Just started working seriously with Genres within Roon. At present it’s all a bit obscure to me, but I need more time to digest, so please forgive any naivety here.

I’m interested in whether you @brian have made any decisions as to how to rework the system, and indeed whether it has already changed since you started this thread.

I’m also interested in where Instrumentation should be. As a “Genre” in Sooloos I used it extensively, not grooming every album, but only using it to mark my particular areas of interest (String Quartet, for example). As @pieterdvr mentioned something similar above, I wonder whether this is something people other than us two use.

But bearing in mind that Instrumentation is simply not a genre in the real world, where should it be within Roon? (Putting it in Genre in Sooloos worked, but it’s still not really correct.
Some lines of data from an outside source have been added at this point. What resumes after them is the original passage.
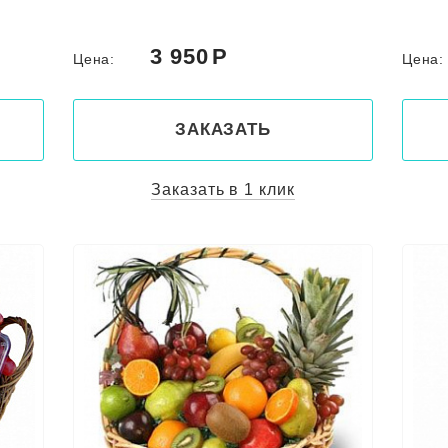
3 950
Цена:
Цена
ЗАКАЗАТЬ
Заказать в 1 клик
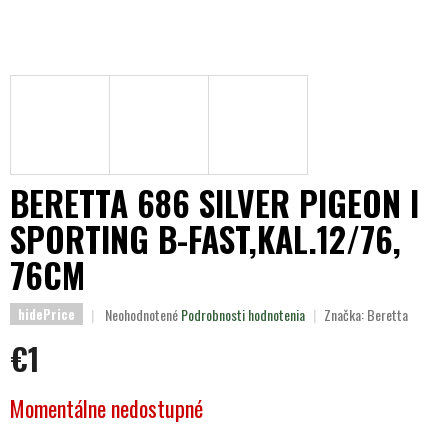
BERETTA 686 SILVER PIGEON I
SPORTING B-FAST,KAL.12/76,
76CM
Priemerné
Neohodnotené
Podrobnosti hodnotenia
Značka:
Beretta
hidePrice
hodnotenie
€1
produktu
je
0,0
Jednotková
Momentálne nedostupné
z
cena:
5
hviezdičiek.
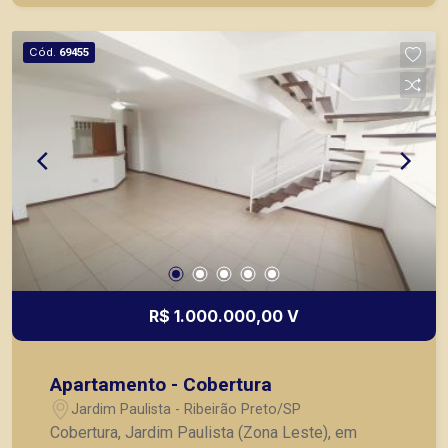
Cód.
69455
R$ 1.000.000,00 V
Apartamento - Cobertura
Jardim Paulista - Ribeirão Preto/SP
Cobertura, Jardim Paulista (Zona Leste), em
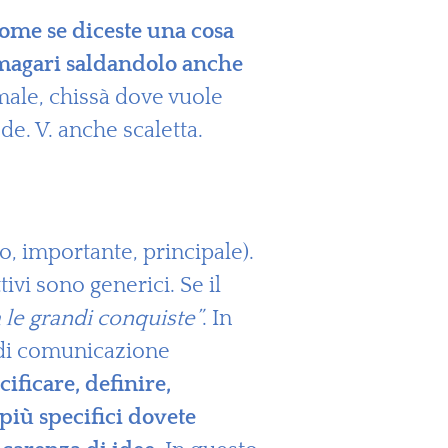
come se diceste una cosa
 magari saldandolo anche
 male, chissà dove vuole
de. V. anche scaletta.
, importante, principale).
ivi sono generici. Se il
a le grandi conquiste”
. In
o di comunicazione
ificare, definire,
 più specifici dovete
But maybe we should just live with it there in Roon too?)

I know that Roon makes intelligent guesses in listing the instrumentation of works, based on their title. But does Rovi give you Instrumentation metadata also? And once you have a structure in place for Instrumentation, can you please merge all these data sources and make it editable?

Thanks @brian, as always, for your efforts.

PS Couldn’t find an FAQ on Genres. Is there one?